▶ [Task to complete] Each line of the data that includes "could" must be copied.

+++ The data +++

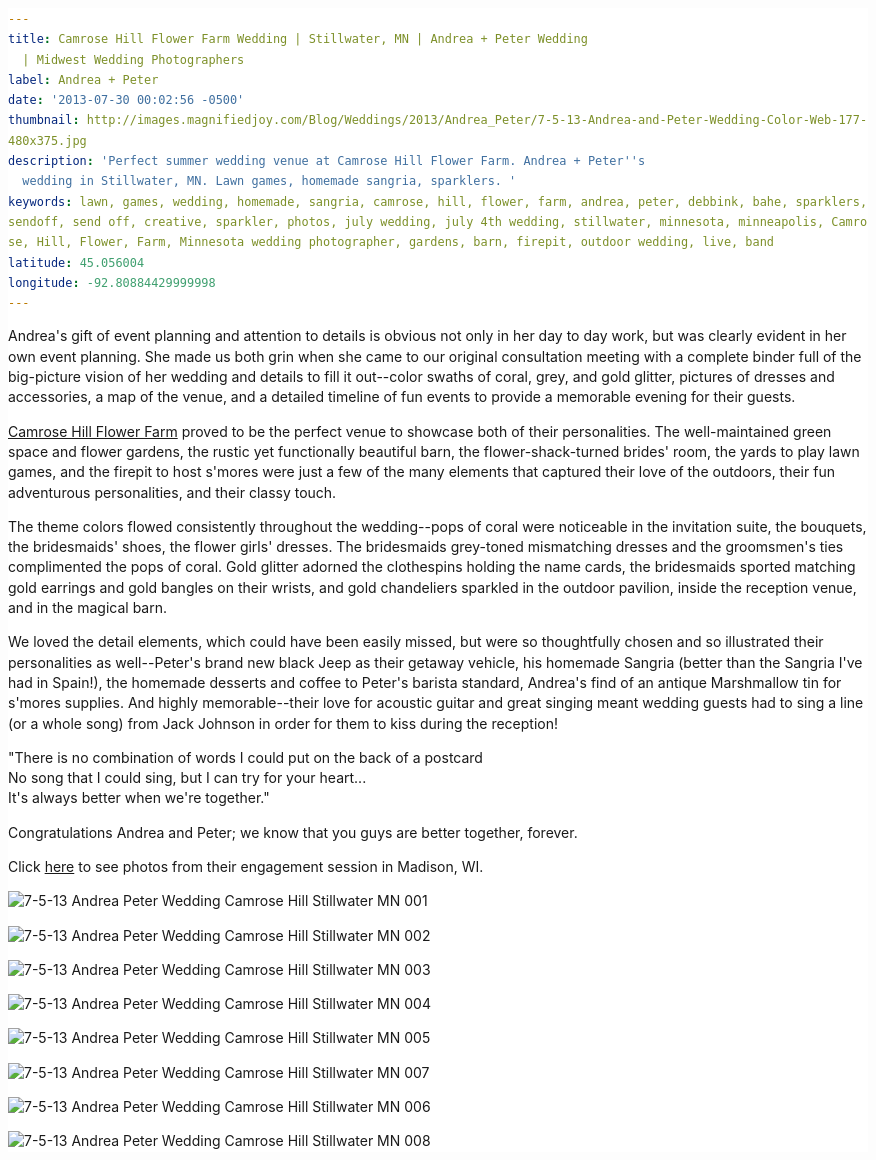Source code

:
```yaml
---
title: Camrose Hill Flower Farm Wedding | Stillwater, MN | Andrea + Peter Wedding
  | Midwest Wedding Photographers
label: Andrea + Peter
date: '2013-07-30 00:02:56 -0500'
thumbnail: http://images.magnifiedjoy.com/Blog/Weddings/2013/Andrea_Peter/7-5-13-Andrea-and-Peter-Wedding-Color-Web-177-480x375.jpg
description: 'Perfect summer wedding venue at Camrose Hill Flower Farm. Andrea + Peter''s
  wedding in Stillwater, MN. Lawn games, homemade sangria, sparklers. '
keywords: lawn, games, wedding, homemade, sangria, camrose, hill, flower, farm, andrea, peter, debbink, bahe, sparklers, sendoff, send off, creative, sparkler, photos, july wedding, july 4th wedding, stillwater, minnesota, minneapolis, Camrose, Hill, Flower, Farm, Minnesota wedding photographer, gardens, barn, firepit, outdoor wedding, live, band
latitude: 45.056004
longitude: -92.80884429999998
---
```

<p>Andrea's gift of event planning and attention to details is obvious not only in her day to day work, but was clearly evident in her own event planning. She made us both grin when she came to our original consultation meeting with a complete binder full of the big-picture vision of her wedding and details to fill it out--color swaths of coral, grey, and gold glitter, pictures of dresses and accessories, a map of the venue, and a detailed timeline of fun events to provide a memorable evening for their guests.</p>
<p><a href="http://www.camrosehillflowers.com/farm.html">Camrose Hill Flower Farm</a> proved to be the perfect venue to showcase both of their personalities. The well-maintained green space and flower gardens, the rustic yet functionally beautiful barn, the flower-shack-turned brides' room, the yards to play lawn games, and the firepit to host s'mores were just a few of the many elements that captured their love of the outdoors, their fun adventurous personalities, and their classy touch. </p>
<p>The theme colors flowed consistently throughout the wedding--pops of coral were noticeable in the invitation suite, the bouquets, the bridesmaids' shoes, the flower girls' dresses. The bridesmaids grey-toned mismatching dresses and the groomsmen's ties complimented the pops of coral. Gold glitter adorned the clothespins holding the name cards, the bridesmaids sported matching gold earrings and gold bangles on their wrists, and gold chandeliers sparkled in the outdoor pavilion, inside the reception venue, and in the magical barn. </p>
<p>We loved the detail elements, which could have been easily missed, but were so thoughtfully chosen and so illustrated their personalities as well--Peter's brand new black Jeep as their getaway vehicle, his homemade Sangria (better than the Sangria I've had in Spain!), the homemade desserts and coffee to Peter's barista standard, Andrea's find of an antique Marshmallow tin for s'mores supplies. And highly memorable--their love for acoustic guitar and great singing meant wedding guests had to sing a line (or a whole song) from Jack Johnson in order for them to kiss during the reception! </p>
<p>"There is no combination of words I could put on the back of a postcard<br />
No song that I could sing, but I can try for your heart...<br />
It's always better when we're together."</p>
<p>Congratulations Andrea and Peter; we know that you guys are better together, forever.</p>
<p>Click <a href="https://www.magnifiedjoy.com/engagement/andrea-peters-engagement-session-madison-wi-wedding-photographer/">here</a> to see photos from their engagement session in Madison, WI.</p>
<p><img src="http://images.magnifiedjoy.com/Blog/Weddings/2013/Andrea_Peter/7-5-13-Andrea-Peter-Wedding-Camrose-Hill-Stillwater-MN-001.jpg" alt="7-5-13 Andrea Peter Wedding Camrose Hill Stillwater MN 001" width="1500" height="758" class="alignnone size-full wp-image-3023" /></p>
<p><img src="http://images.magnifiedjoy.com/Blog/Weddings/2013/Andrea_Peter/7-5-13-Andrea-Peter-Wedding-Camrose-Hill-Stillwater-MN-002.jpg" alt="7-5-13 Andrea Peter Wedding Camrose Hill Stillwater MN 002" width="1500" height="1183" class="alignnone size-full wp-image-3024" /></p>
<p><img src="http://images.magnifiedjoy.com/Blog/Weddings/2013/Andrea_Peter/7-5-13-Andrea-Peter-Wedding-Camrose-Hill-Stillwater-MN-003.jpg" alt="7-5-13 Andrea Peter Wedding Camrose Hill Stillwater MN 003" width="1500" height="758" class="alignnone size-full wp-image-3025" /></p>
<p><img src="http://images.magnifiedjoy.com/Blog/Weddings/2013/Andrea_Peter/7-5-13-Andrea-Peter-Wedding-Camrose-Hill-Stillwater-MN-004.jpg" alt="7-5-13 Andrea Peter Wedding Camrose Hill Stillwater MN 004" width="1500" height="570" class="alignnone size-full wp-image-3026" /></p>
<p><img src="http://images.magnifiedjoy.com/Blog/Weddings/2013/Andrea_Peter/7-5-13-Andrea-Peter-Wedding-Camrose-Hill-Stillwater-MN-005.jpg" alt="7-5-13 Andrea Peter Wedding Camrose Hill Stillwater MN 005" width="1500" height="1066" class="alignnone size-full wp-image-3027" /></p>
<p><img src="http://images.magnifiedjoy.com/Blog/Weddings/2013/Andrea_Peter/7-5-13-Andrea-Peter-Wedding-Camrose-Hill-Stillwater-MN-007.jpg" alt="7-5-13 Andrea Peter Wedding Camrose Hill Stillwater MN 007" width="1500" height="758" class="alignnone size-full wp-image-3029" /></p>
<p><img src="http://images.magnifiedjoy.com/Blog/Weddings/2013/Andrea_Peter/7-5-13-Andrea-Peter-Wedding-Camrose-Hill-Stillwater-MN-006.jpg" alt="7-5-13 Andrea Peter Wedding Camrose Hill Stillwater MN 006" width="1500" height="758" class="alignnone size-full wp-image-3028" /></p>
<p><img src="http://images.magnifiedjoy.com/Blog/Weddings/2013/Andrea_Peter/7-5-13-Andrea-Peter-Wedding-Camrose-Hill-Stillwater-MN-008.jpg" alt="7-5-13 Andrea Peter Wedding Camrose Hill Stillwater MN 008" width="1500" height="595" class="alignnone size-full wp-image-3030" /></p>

+++

▶ [Task solution]
<p>We loved the detail elements, which could have been easily missed, but were so thoughtfully chosen and so illustrated their personalities as well--Peter's brand new black Jeep as their getaway vehicle, his homemade Sangria (better than the Sangria I've had in Spain!), the homemade desserts and coffee to Peter's barista standard, Andrea's find of an antique Marshmallow tin for s'mores supplies. And highly memorable--their love for acoustic guitar and great singing meant wedding guests had to sing a line (or a whole song) from Jack Johnson in order for them to kiss during the reception! </p>
<p>"There is no combination of words I could put on the back of a postcard<br />
No song that I could sing, but I can try for your heart...<br />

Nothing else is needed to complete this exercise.